WHAT YOU SHOULD DO -> Continue the piece on Bugs Bunny's beginnings, picking up right after its last sentence.

PASSAGE GIVEN ->
/---

Seventy-five years ago next month, an unassuming gray rabbit was born in Brooklyn. And from those humble beginnings, he would go on to become one of the most famous anthropomorphic animals to ever grace the silver screen, a legend on par with longtime rodent rival Mickey Mouse. Bane to clumsy hunters, diminutive mustachioed criminals, and greedily ambitious ducks everywhere, this fluffy little bunny was christened … Bugs.
Okay, so technically, Bugs Bunny wasn’t born in Brooklyn (although that’s the story he puts out there). He was actually born in Hollywood in 1938, and sprung full-grown from the minds of Warner Bros. animators/directors Ben “Bugs” Hardaway and Cal Dalton, who co-directed their creation’s first onscreen appearance in Porky’s Hare Hunt. That cartoon, a virtual remake of the Tex Avery short that had introduced Daffy Duck the year before, depicted a very different rabbit–at least in appearance. But while this rabbit was white and rather short in comparison to his later incarnations, he still had the smart-mouthed gleeful spirit that would drive the character to many more adventures in the next seven-plus decades (and beyond).

\---

DATA LINES ->

/---

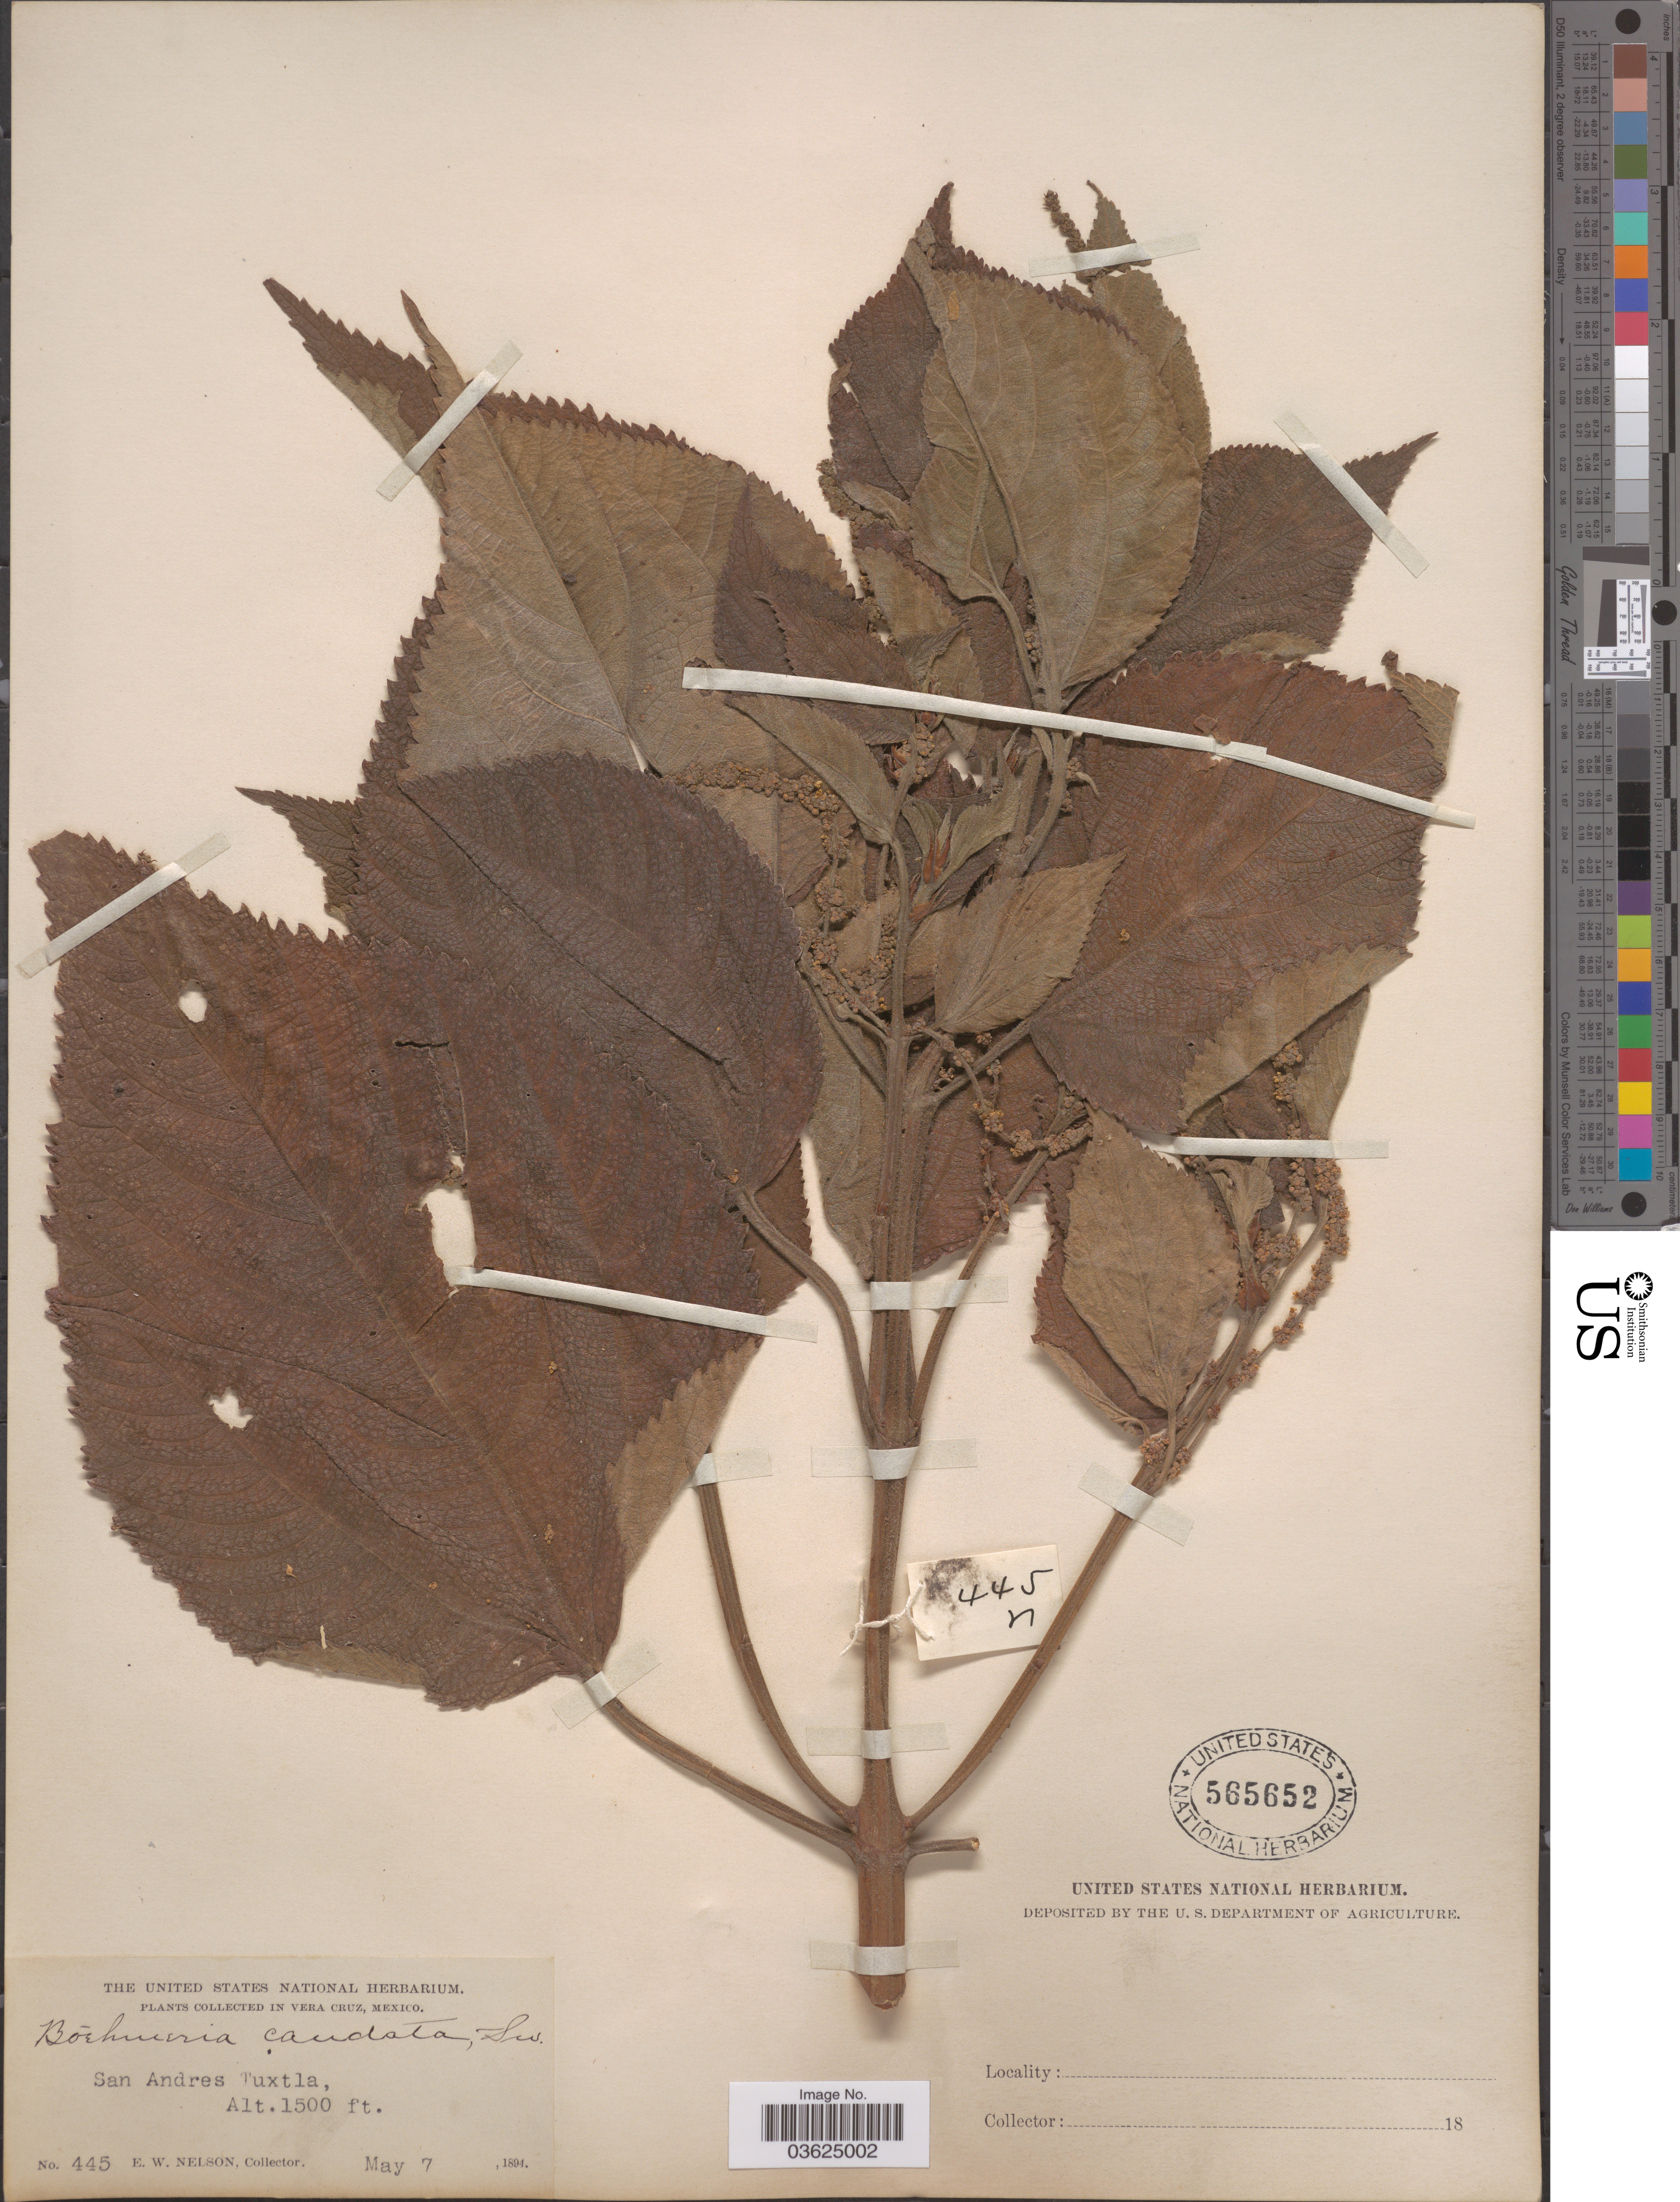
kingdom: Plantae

\---

ANSWER FOR THIS EXERCISE ->
Yes, Bugs Bunny is, strictly speaking, seventy-SEVEN years old this year. Yet the official date of his birth is touted as July 27, 1940, because that was when the definitive version of the Bugs we all know and love made his debut, in an Avery-directed short called A Wild Hare.
The proto-Bugs of Porky’s Hare Hunt originated as just a generic rabbit figure, christened “Bugs’ Bunny” on the initial model sheets for the character, after the animator who first proposed using a hare as a stand-in for Daffy’s usual-style antics. Still, it took several cartoons for the character to develop into something more than just “Daffy Duck in a rabbit suit,” as Warner Bros. legend Friz Freleng would proclaim dismissively in later years. A number of “fathers,” as it were, had a hand in crafting Bugs into something much more than a Daffy clone with fur, with each animator and director drawing on various influences to build the character into an icon.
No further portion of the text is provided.